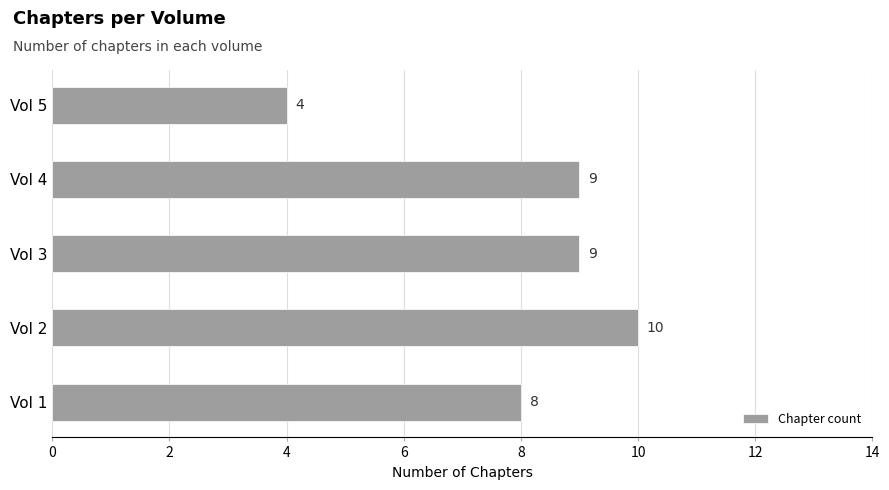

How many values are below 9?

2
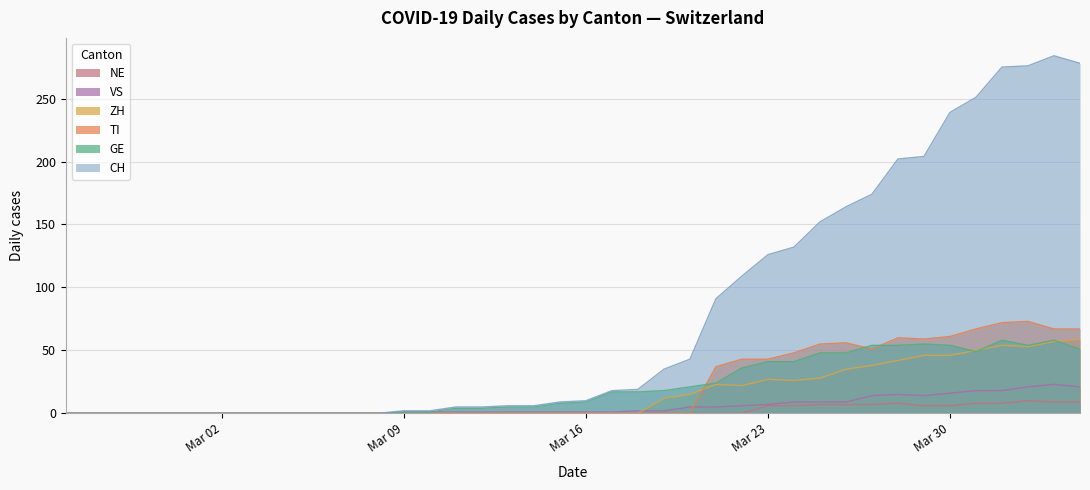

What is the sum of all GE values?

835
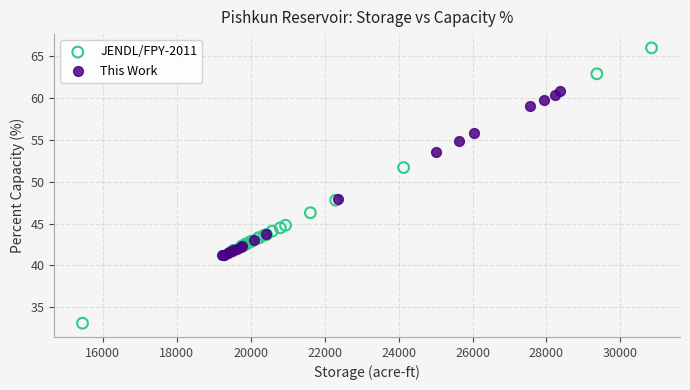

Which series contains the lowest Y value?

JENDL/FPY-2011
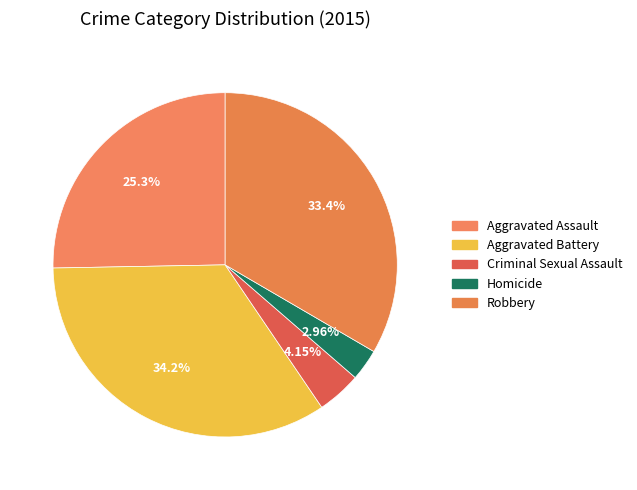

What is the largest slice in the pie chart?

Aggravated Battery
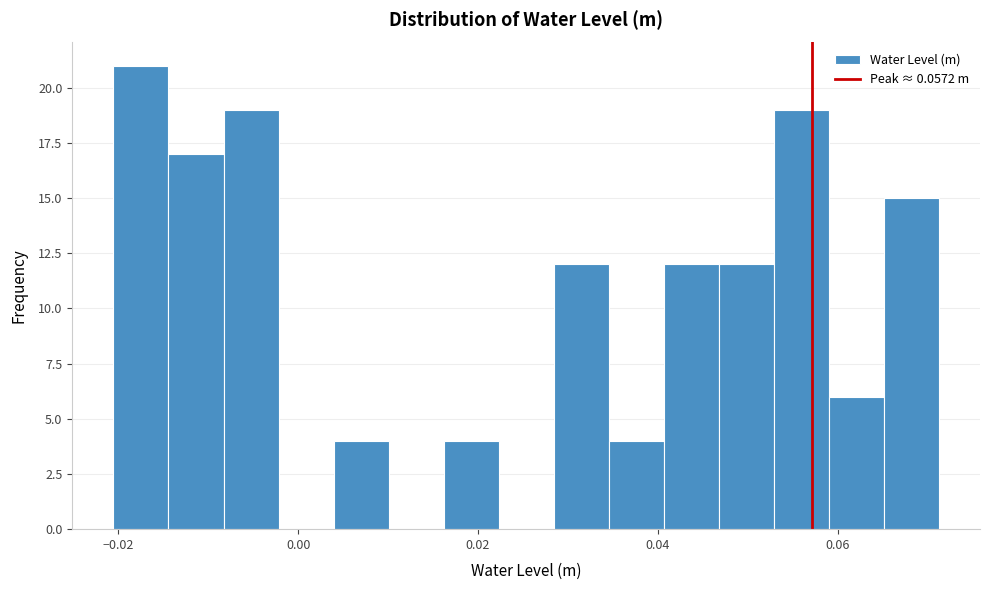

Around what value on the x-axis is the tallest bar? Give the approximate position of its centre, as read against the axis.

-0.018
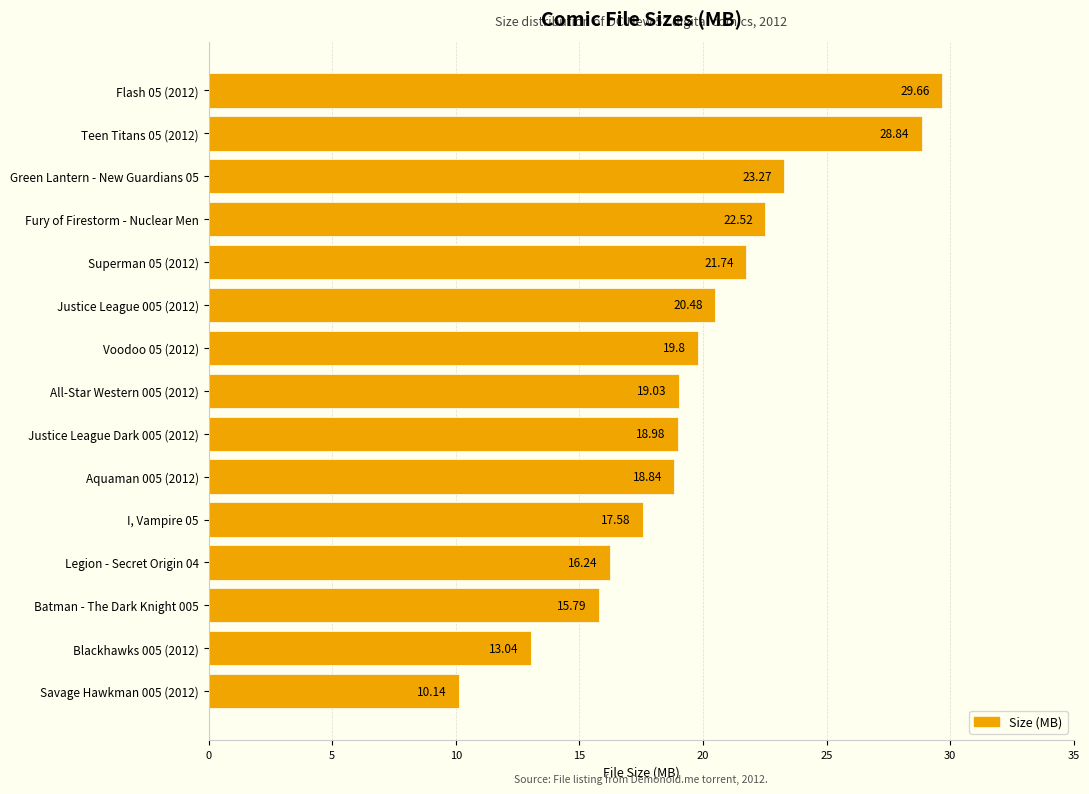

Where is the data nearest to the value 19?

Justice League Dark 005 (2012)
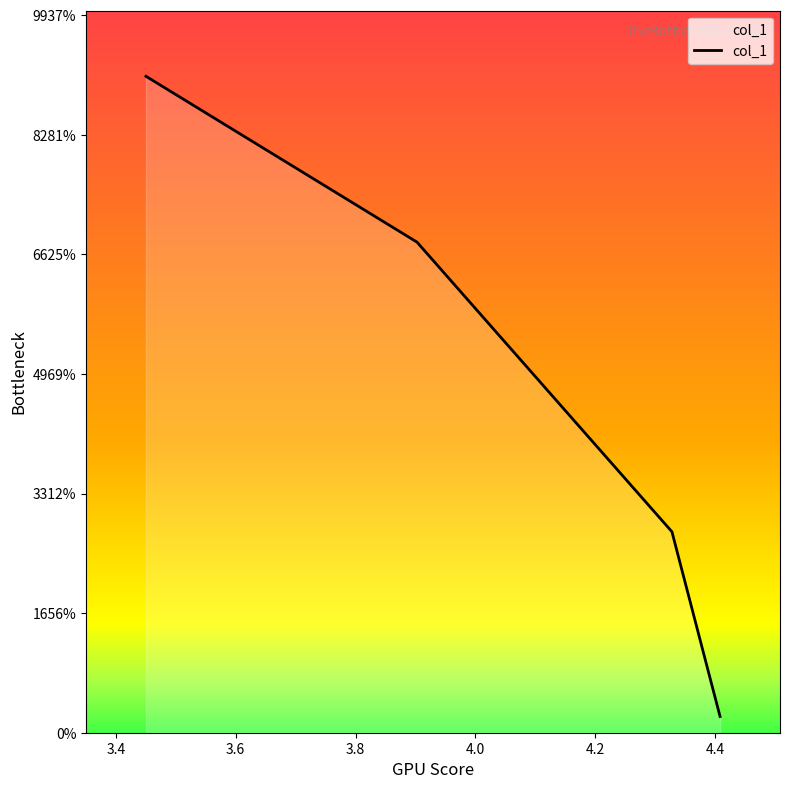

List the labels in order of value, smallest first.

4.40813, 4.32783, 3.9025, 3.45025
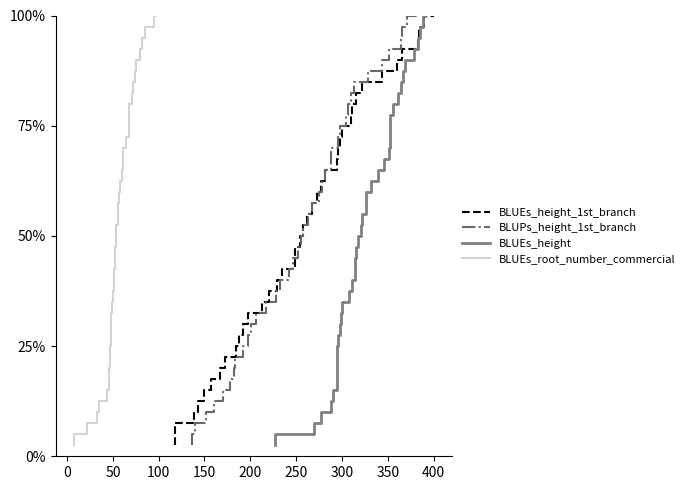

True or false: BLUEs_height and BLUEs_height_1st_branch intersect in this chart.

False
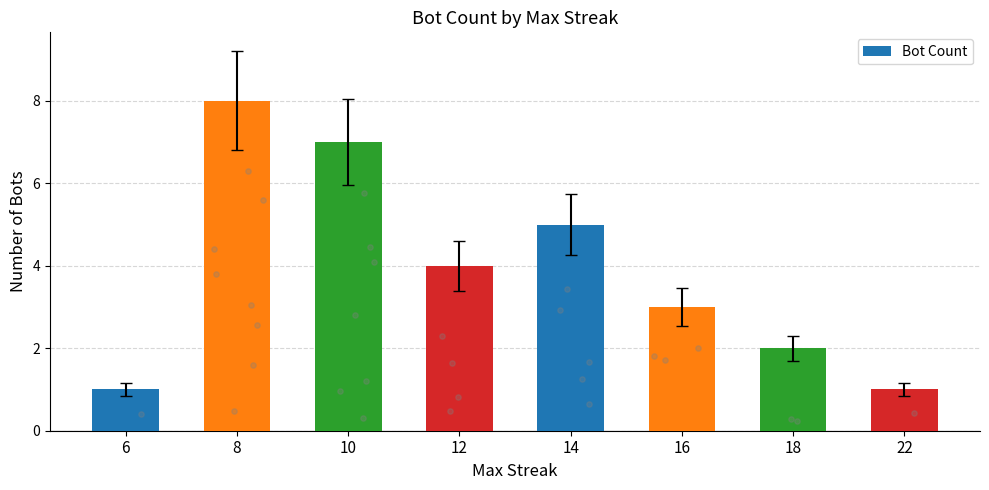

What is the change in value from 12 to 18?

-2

WHAT YOU NEED TO DO » Format every line of all the records above as a numbered list, skipping blank lines and leaving the pictures out.

OUTPUT OF THE TASK »
1. How many values are below 9?
2. 2
3. What is the sum of all GE values?
4. 835
5. Which series contains the lowest Y value?
6. JENDL/FPY-2011
7. What is the largest slice in the pie chart?
8. Aggravated Battery
9. Around what value on the x-axis is the tallest bar? Give the approximate position of its centre, as read against the axis.
10. -0.018
11. Where is the data nearest to the value 19?
12. Justice League Dark 005 (2012)
13. List the labels in order of value, smallest first.
14. 4.40813, 4.32783, 3.9025, 3.45025
15. True or false: BLUEs_height and BLUEs_height_1st_branch intersect in this chart.
16. False
17. What is the change in value from 12 to 18?
18. -2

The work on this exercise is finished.